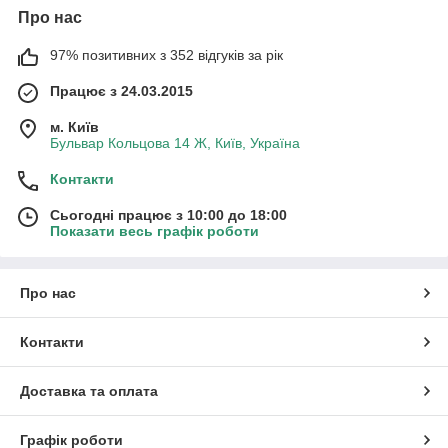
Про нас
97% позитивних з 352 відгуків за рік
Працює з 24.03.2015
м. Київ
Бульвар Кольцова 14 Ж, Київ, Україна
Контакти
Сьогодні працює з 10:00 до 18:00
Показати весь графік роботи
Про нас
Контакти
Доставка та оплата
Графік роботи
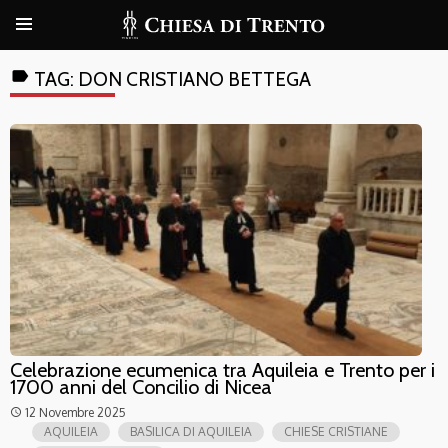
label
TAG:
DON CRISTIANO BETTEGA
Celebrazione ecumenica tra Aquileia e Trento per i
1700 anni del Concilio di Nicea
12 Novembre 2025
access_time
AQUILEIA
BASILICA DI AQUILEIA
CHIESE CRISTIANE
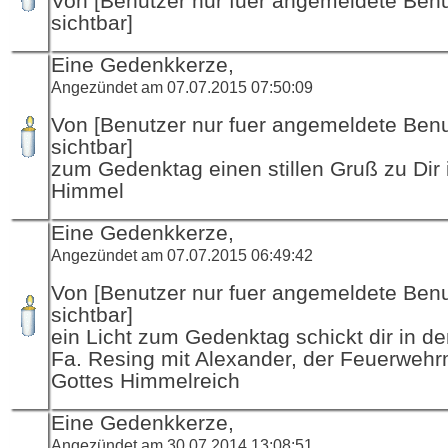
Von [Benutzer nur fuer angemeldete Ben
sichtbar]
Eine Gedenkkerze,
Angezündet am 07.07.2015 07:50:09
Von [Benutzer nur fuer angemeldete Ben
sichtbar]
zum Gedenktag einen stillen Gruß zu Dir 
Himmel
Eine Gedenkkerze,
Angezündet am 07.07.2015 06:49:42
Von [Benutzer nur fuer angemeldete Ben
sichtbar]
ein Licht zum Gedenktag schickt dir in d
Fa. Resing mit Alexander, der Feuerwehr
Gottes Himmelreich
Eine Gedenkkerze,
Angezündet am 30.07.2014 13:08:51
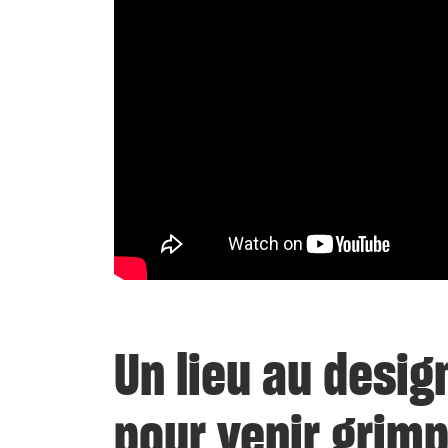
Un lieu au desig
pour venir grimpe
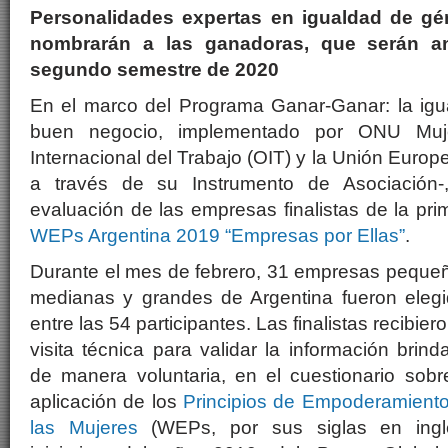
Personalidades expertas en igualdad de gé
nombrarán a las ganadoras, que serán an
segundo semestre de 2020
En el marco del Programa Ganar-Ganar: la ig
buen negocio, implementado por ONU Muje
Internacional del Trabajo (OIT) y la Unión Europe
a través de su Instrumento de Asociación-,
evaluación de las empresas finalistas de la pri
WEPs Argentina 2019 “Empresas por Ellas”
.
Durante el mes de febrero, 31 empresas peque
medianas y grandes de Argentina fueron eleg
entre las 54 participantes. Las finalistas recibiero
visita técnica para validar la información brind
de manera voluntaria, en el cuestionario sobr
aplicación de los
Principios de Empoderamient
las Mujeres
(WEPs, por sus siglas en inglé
---
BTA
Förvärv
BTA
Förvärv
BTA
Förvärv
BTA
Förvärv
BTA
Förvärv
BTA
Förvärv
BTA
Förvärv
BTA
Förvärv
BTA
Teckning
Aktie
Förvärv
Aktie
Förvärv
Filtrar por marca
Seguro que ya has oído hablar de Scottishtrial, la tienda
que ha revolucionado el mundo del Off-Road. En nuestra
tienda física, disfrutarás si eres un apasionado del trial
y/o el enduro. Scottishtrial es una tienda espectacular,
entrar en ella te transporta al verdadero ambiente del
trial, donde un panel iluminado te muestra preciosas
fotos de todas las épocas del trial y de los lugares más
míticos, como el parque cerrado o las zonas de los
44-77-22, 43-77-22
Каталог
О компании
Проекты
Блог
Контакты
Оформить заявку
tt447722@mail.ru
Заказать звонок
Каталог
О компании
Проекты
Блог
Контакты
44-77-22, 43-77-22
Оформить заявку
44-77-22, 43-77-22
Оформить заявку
--
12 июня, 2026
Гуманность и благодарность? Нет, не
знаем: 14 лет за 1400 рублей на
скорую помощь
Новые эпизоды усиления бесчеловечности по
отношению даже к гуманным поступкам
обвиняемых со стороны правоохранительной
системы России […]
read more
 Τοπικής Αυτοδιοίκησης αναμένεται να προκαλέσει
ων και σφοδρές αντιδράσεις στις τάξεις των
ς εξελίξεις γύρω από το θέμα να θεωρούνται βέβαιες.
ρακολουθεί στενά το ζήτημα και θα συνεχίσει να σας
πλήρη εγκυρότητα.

**To do**
Respond with only the number of lines in the data that include the string "Gedenktag".

**Answer section**
2